How can I convert this grammar into C++ or Java?

expr         ->term moreterms

moreterms    -> +term {print(‘+’)} moreterms
         |­‐term {print(‘‐’)} moreterms
         |ε

term        ->factor morefactors

morefactors ->*factor {print(‘*’)} morefactors
         |/factor {print(‘/’)} morefactors
         |ε

factor      ->(expr)
         |id {print(id)}
         |num {print(num)}  

Solution

  • There are many tools that take grammars and generate parsers, ranging from Yacc to boost spirit.

    The art of writing parsers has been widely studied. It isn't trivial. One approach is to determine if you can make your BNF into an LR(1) grammar and write a LR parser for it.

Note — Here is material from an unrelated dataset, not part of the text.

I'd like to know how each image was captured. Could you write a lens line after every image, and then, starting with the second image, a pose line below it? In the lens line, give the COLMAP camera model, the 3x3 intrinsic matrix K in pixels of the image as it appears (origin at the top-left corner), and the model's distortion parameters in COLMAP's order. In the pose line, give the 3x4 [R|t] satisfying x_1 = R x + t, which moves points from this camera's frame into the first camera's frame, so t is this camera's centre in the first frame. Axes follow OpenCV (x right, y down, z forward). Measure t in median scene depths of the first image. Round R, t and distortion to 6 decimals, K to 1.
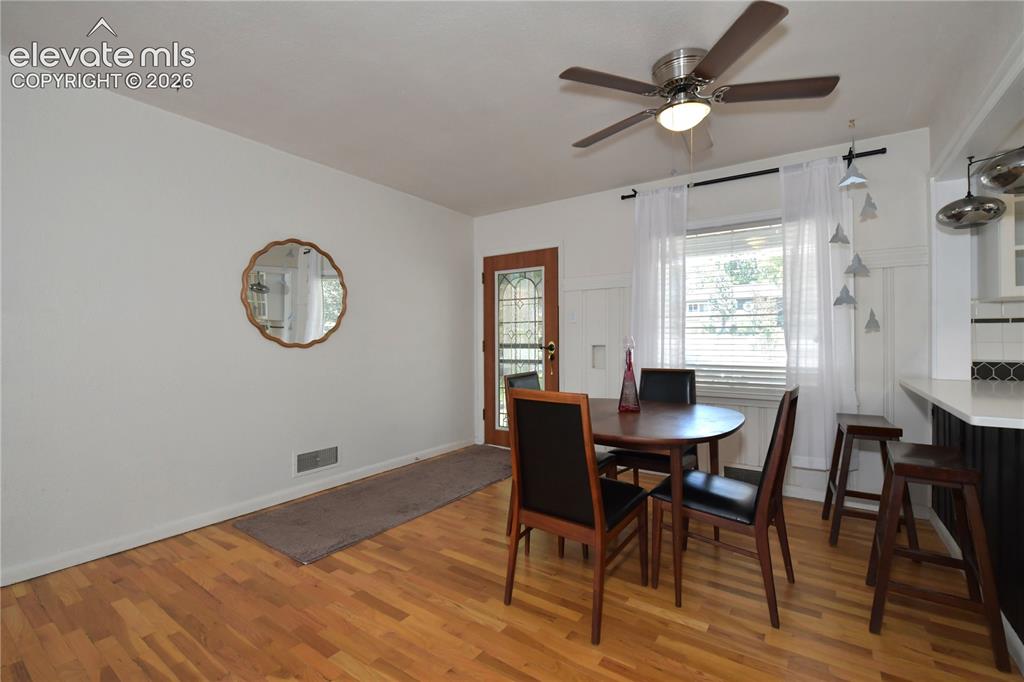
lens RADIAL K [[445.0, 0, 508.7], [0, 445.0, 338.1], [0, 0, 1]] dist [-0.013213, -0.000106]
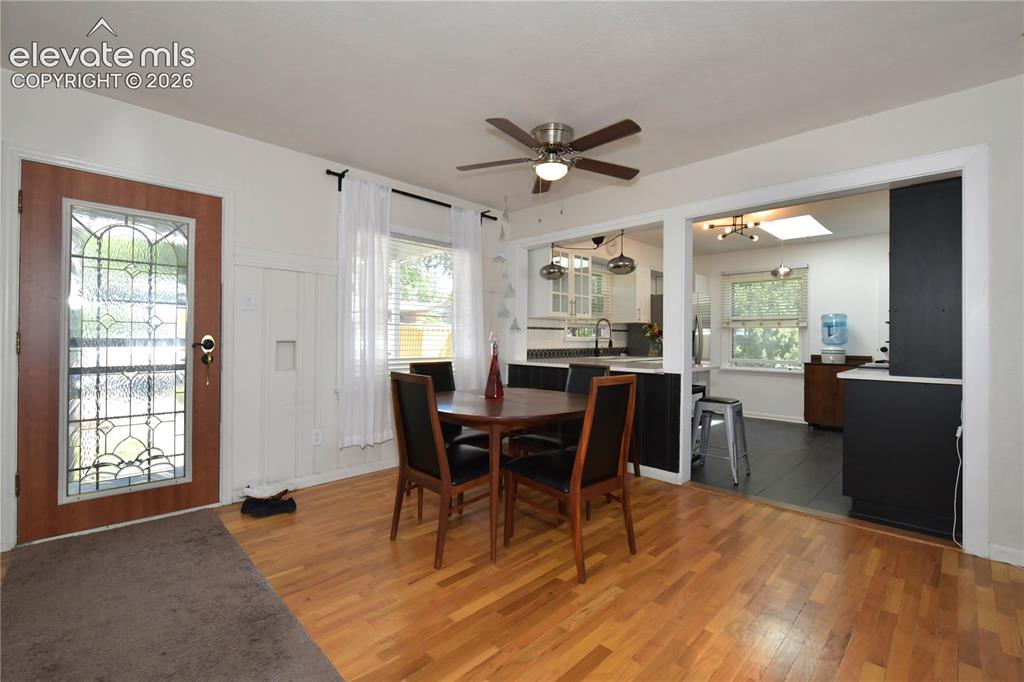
lens RADIAL K [[445.0, 0, 509.8], [0, 445.0, 338.5], [0, 0, 1]] dist [-0.013213, -0.000106]
pose [[0.180229, 0.008408, 0.983589, -0.643325], [-0.011998, 0.999908, -0.006349, 0.015453], [-0.983552, -0.010657, 0.180313, 0.587237]]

    An easy way to parse is to split your parsing into tokenizing (where you bundle things into identifiers), and syntax tree generation.

    Wikipedia has a cursory description of LR parsing. Knuth's Canonical LR(1) parser is also worth looking at.

    Teaching how to write an LR(1) parser (with whatever restrictions, let alone an LR(k) parser) is a matter of a short college course or a book chapter, not a stack overflow post.

    But the general idea is you read from left to right. You look ahead k tokens (typically 1) to determine which rule to apply to the next token you encounter. You build the parse tree from the bottom-up.

    There are lots of technical details, techniques, quirks and problems. Not every BNF grammar can be turned into a LR(1) grammar, let alone the restricted ones that many parse generators can handle.

    As mentioend by @UnholySheep, The Dragon Book is the book that most people learn these techniques from.